Every line in the data below that holds "Case" should be found and copied.

TASK MATERIAL -
────────────────

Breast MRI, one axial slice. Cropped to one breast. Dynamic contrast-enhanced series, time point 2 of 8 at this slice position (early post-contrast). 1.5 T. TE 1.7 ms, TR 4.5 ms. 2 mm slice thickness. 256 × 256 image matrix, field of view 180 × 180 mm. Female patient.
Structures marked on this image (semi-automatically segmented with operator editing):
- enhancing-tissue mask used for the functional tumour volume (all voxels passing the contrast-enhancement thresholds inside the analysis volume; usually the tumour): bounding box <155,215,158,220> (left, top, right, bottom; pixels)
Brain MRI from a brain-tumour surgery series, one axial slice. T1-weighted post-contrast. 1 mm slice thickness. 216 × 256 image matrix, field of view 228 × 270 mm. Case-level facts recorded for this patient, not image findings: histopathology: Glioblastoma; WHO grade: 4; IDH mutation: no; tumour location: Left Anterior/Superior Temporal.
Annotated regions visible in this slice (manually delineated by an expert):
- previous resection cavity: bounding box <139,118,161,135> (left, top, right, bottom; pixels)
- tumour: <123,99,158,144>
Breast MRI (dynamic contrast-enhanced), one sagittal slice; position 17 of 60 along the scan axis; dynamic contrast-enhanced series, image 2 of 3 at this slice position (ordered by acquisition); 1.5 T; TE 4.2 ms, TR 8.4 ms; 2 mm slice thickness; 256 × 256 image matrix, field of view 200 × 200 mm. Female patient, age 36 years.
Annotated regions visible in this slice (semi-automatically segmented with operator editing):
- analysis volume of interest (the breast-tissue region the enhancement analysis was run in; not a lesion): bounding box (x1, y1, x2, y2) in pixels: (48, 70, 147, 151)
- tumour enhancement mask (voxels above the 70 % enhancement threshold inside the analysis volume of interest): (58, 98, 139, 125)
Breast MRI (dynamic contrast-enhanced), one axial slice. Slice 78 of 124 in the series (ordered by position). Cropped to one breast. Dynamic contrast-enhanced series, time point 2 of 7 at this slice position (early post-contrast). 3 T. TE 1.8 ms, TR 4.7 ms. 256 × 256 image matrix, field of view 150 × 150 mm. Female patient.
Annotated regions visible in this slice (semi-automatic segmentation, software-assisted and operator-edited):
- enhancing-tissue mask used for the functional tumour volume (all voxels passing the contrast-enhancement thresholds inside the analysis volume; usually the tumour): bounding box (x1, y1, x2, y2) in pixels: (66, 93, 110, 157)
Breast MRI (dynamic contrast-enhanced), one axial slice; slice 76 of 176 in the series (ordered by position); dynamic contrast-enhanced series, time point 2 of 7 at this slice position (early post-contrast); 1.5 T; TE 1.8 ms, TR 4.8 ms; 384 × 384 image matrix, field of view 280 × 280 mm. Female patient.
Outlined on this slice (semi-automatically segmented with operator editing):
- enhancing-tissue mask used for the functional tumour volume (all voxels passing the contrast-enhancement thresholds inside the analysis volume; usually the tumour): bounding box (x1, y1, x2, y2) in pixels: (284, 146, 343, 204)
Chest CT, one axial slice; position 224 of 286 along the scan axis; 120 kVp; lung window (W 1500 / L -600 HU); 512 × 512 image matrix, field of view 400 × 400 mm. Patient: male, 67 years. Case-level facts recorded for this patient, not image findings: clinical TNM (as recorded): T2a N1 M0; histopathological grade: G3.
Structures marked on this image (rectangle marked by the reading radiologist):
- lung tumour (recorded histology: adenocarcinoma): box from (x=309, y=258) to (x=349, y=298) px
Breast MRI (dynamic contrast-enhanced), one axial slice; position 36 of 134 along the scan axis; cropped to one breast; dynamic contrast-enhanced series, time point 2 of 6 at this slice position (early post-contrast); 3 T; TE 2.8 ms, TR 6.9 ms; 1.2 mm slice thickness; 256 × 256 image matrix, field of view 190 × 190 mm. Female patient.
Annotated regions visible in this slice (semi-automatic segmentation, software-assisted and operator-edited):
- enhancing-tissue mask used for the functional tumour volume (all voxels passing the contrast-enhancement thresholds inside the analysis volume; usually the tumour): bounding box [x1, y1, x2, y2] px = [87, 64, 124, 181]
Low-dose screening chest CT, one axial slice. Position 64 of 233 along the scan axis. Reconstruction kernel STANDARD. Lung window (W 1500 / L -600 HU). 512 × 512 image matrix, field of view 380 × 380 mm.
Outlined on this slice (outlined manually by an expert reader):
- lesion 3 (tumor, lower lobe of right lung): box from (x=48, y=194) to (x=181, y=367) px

────────────────

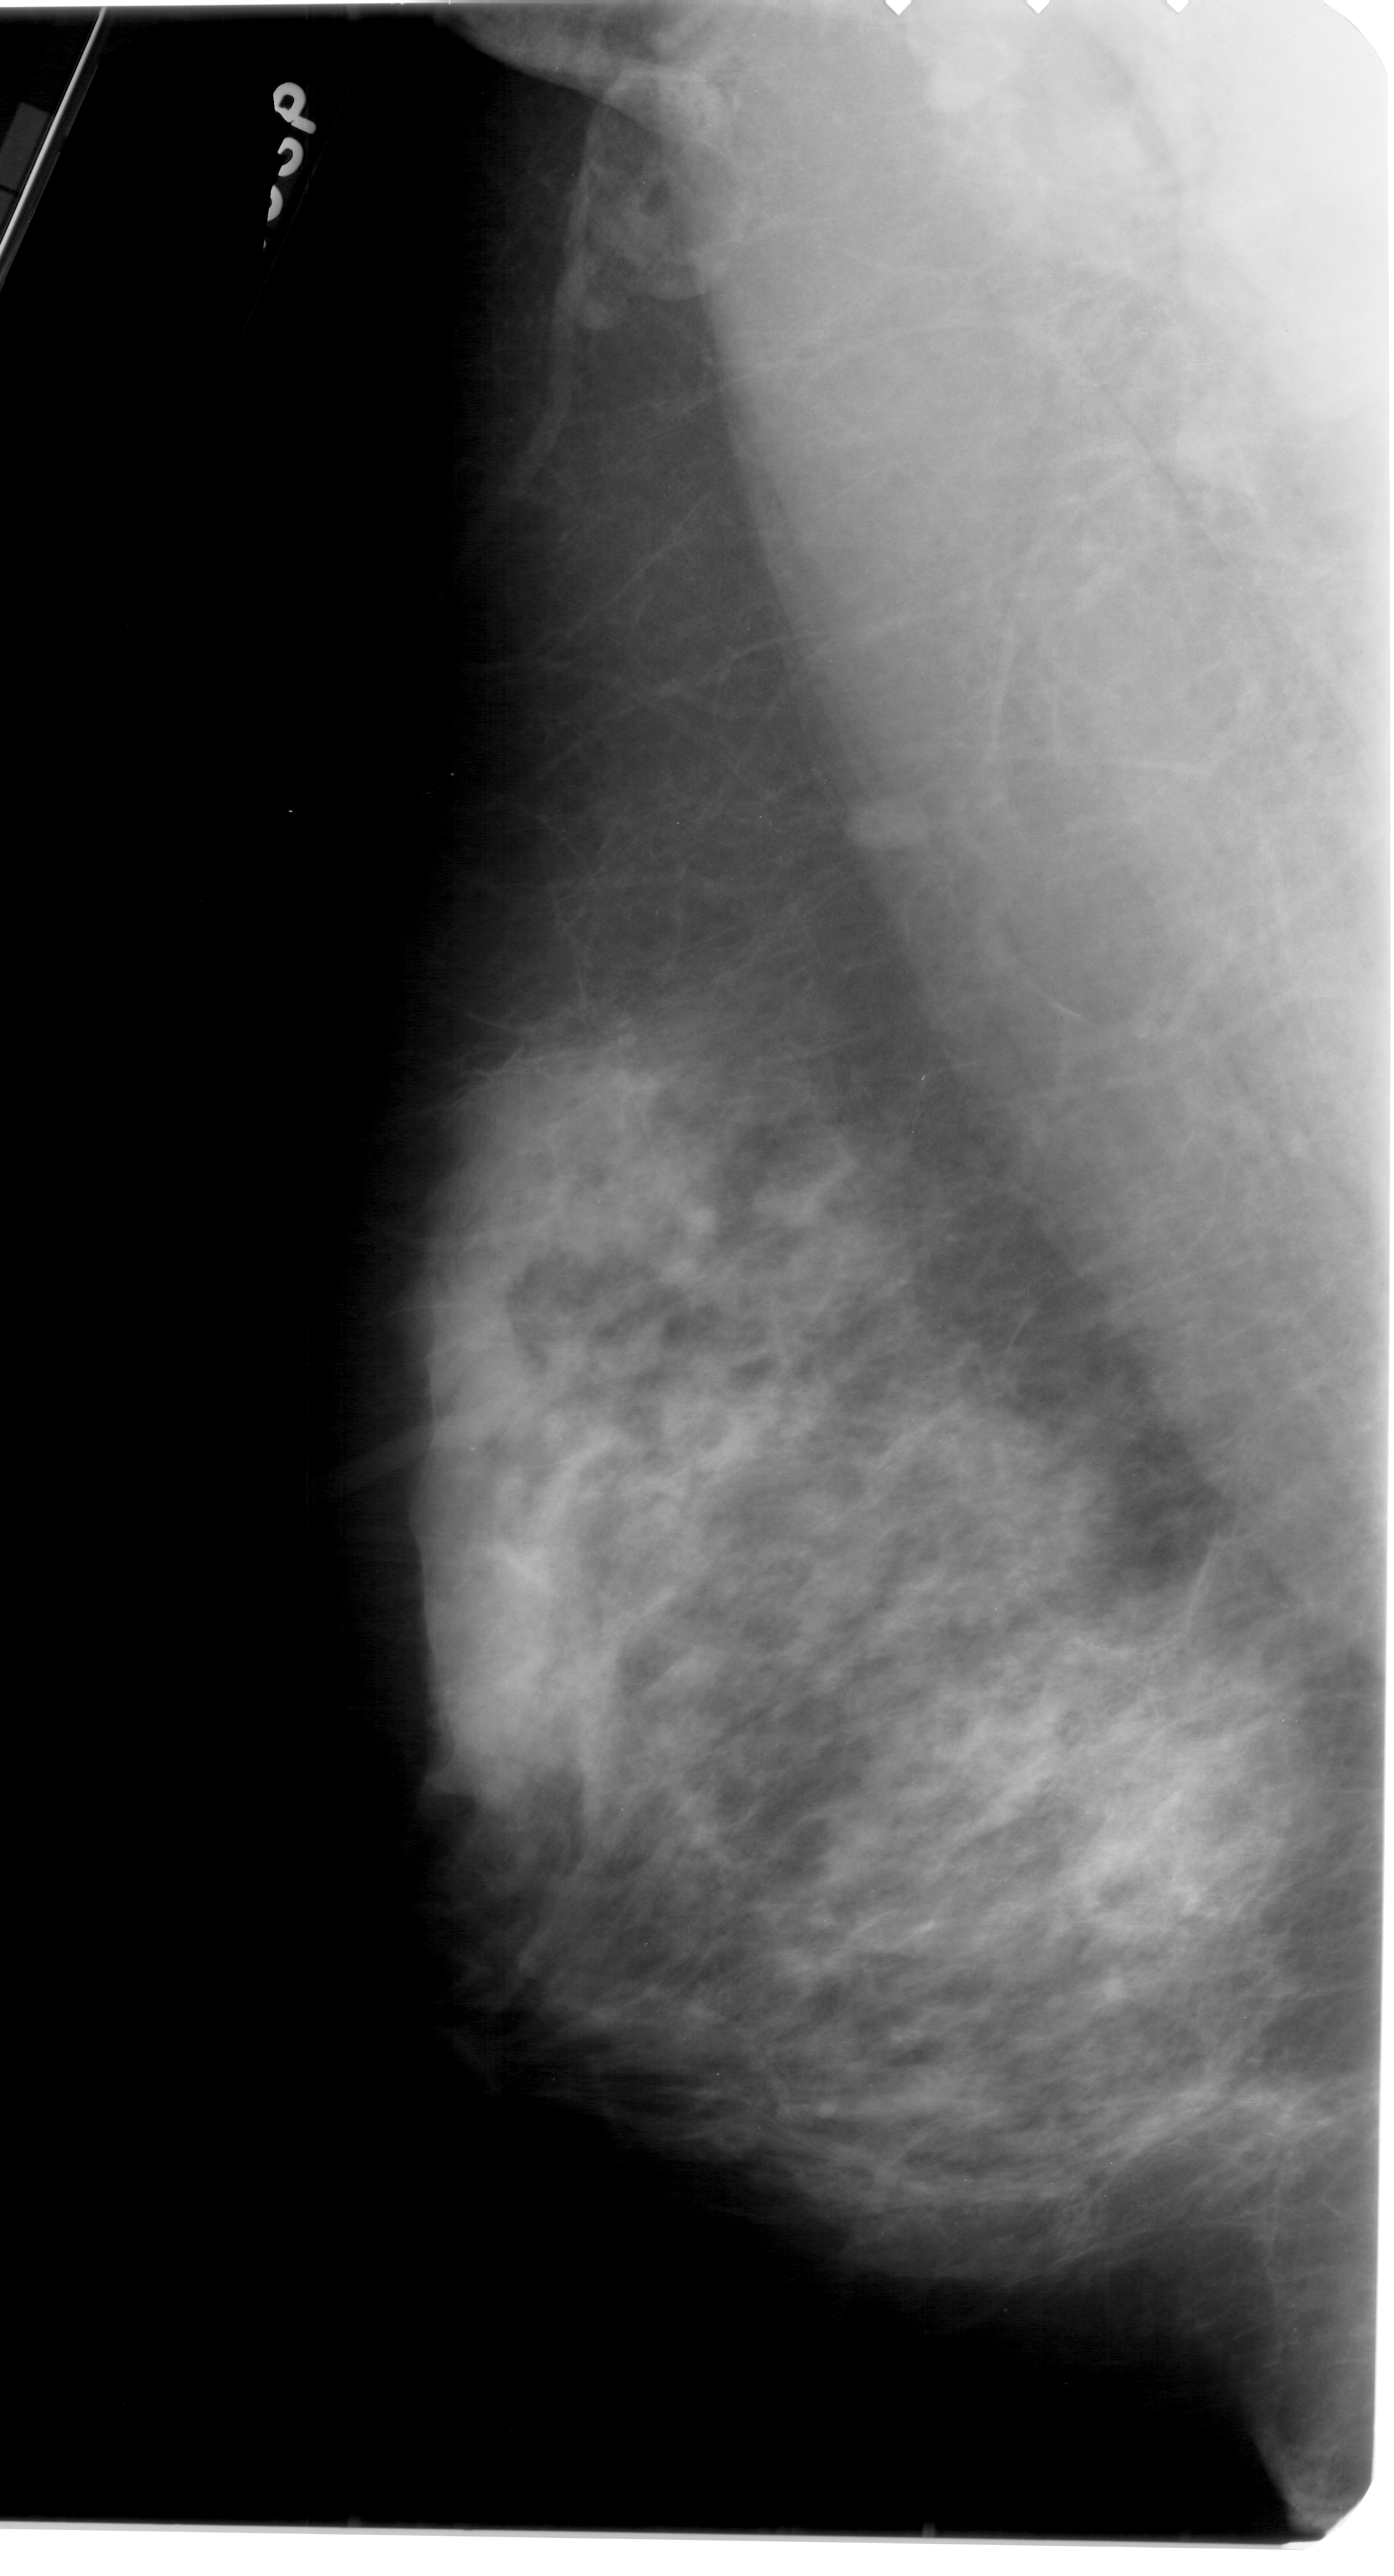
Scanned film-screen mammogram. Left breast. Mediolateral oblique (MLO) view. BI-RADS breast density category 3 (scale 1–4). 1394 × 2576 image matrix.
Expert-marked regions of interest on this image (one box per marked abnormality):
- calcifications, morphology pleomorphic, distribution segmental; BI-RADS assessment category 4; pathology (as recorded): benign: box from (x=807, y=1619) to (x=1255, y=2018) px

────────────────

TASK RESPONSE -
Brain MRI from a brain-tumour surgery series, one axial slice. T1-weighted post-contrast. 1 mm slice thickness. 216 × 256 image matrix, field of view 228 × 270 mm. Case-level facts recorded for this patient, not image findings: histopathology: Glioblastoma; WHO grade: 4; IDH mutation: no; tumour location: Left Anterior/Superior Temporal.
Chest CT, one axial slice; position 224 of 286 along the scan axis; 120 kVp; lung window (W 1500 / L -600 HU); 512 × 512 image matrix, field of view 400 × 400 mm. Patient: male, 67 years. Case-level facts recorded for this patient, not image findings: clinical TNM (as recorded): T2a N1 M0; histopathological grade: G3.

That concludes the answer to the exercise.